* **QUESTIONS SUR L'EXTRAIT**
- 1) Relevez le nom de chacun des musiciens dont l'extrait sur les Rendez-Vous de l'Erdre donne la composition du Peuple Étincelle.
- 2) Dans l'extrait sur les Rendez-Vous de l'Erdre, reformulez sous forme de liste le paragraphe qui commence par « Les Rendez Vous de l'Erdre (RDV pour les initiés) », en conservant ses informations principales.
---------- TEXTE À LIRE ----------
On est bien loin, et c’est pour nous réjouissant, des parvenus de la French Riviera sur leurs énormes yachts ostentatoires et obscènes. Souvent ridicules qui plus est avec leurs casquettes de capitaine « bidon » et leurs blazers, avec armoiries tout aussi « bidon » sur la poche poitrine.
Les Rendez Vous de l’Erdre (RDV pour les initiés), ont lieu traditionnellement, depuis 32 ans, à la toute fin d’août. Cette année du 27/08 au 02/09 elles proposaient moult animations et concerts aux ligériens (les habitants du bassin de la Loire…).
Tout débute « tranquillement » du lundi au jeudi pour atteindre son acmé pour le week-end où la très grande foule déboule.
Inauguration
L’inauguration officielle est donnée le jeudi soir dans une atmosphère de kermesse autour du charmant petit port de Nort Sur Erdre.
Francois Corneloup, artiste fil rouge de l’édition 2018 (nous y reviendrons), avec son groupe « festif » Le peuple étincelle a animé joyeusement cette soirée faisant danser la grande foule multi-générationnelle présente (les fameux « 7 à 77 ans »!).
« L’Étincelle symbolise l’invention et le renouveau. C’est ce que propose François Corneloup en ouvrant le répertoire du Peuple Étincelle à la rumba et à la biguine en passant par la polka. De la musique qui se chante, qui se danse, qui sent bon les produits du terroir… Des compositions originales qui, l’air de rien, parlent à tous ceux qui aiment la musique vivante, quelque part entre tous les “ici” du monde et les “ailleurs” de l’imaginaire » (texte de présentation du programme).
Une musique de bal groovy, jouée par des virtuoses, connaisseurs et praticiens. Compagnon de route éminent de la Compagnie Lubat, François Corneloup connaît la fête et sait la faire partager. Les compositions du Peuple Etincelle, l’air de rien, parlent à tous ceux qui aiment la musique vivante!
Parfait pour un soir de fin d’été. Mais pas que bien sûr…
Fabrice Vieira (g et voc), comme chez Lubat, est l’indispensable coeur battant du groupe, incarnation d’un infatigable « enjazzement » joyeux. Le Monde/Musique du 18 août vient de consacrer un beau portrait à Fabrice Vieira, « œuvrier » du jazz.
Le Peuple Etincelle avait aussi donné en début de semaine un concert d’ouverture (une nouveauté 2018) sur le Parvis de la Cité des Congrès de Nantes. La PQR (presse quotidienne régionale) nantaise en a dit le plus grand bien.
François Corneloup (saxes), Fabrice Vieira (g), Michael Geyre (acc), Eric Duboscq (b), Fawsy Berger et Ersoj Kazimov (perc)
Le Cd de Peuple Etincelle
Les RDV pour tous… mais pour qui ?
---------- DONNÉES FOURNIES ----------
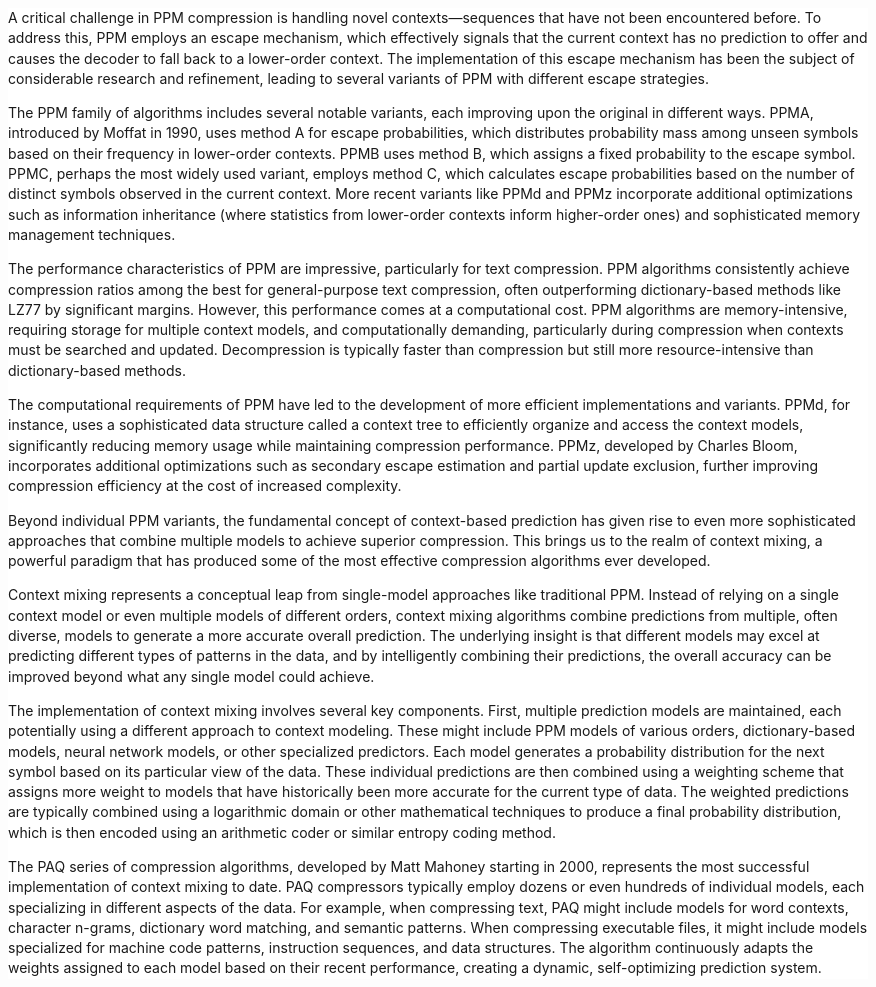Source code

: A critical challenge in PPM compression is handling novel contexts—sequences that have not been encountered before. To address this, PPM employs an escape mechanism, which effectively signals that the current context has no prediction to offer and causes the decoder to fall back to a lower-order context. The implementation of this escape mechanism has been the subject of considerable research and refinement, leading to several variants of PPM with different escape strategies.

The PPM family of algorithms includes several notable variants, each improving upon the original in different ways. PPMA, introduced by Moffat in 1990, uses method A for escape probabilities, which distributes probability mass among unseen symbols based on their frequency in lower-order contexts. PPMB uses method B, which assigns a fixed probability to the escape symbol. PPMC, perhaps the most widely used variant, employs method C, which calculates escape probabilities based on the number of distinct symbols observed in the current context. More recent variants like PPMd and PPMz incorporate additional optimizations such as information inheritance (where statistics from lower-order contexts inform higher-order ones) and sophisticated memory management techniques.

The performance characteristics of PPM are impressive, particularly for text compression. PPM algorithms consistently achieve compression ratios among the best for general-purpose text compression, often outperforming dictionary-based methods like LZ77 by significant margins. However, this performance comes at a computational cost. PPM algorithms are memory-intensive, requiring storage for multiple context models, and computationally demanding, particularly during compression when contexts must be searched and updated. Decompression is typically faster than compression but still more resource-intensive than dictionary-based methods.

The computational requirements of PPM have led to the development of more efficient implementations and variants. PPMd, for instance, uses a sophisticated data structure called a context tree to efficiently organize and access the context models, significantly reducing memory usage while maintaining compression performance. PPMz, developed by Charles Bloom, incorporates additional optimizations such as secondary escape estimation and partial update exclusion, further improving compression efficiency at the cost of increased complexity.

Beyond individual PPM variants, the fundamental concept of context-based prediction has given rise to even more sophisticated approaches that combine multiple models to achieve superior compression. This brings us to the realm of context mixing, a powerful paradigm that has produced some of the most effective compression algorithms ever developed.

Context mixing represents a conceptual leap from single-model approaches like traditional PPM. Instead of relying on a single context model or even multiple models of different orders, context mixing algorithms combine predictions from multiple, often diverse, models to generate a more accurate overall prediction. The underlying insight is that different models may excel at predicting different types of patterns in the data, and by intelligently combining their predictions, the overall accuracy can be improved beyond what any single model could achieve.

The implementation of context mixing involves several key components. First, multiple prediction models are maintained, each potentially using a different approach to context modeling. These might include PPM models of various orders, dictionary-based models, neural network models, or other specialized predictors. Each model generates a probability distribution for the next symbol based on its particular view of the data. These individual predictions are then combined using a weighting scheme that assigns more weight to models that have historically been more accurate for the current type of data. The weighted predictions are typically combined using a logarithmic domain or other mathematical techniques to produce a final probability distribution, which is then encoded using an arithmetic coder or similar entropy coding method.

The PAQ series of compression algorithms, developed by Matt Mahoney starting in 2000, represents the most successful implementation of context mixing to date. PAQ compressors typically employ dozens or even hundreds of individual models, each specializing in different aspects of the data. For example, when compressing text, PAQ might include models for word contexts, character n-grams, dictionary word matching, and semantic patterns. When compressing executable files, it might include models specialized for machine code patterns, instruction sequences, and data structures. The algorithm continuously adapts the weights assigned to each model based on their recent performance, creating a dynamic, self-optimizing prediction system.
----------
* **CORRIGÉ DE L'EXERCICE**
- 1) François Corneloup, Fabrice Vieira, Michael Geyre, Eric Duboscq, Fawsy Berger, Ersoj Kazimov

- 2)
- Nom usuel chez les initiés : « RDV »
- Ancienneté : 32 ans
- Période habituelle : la toute fin d'août
- Dates de cette année : du 27/08 au 02/09
- Programme : de nombreuses animations et de nombreux concerts pour les Ligériens, habitants du bassin de la Loire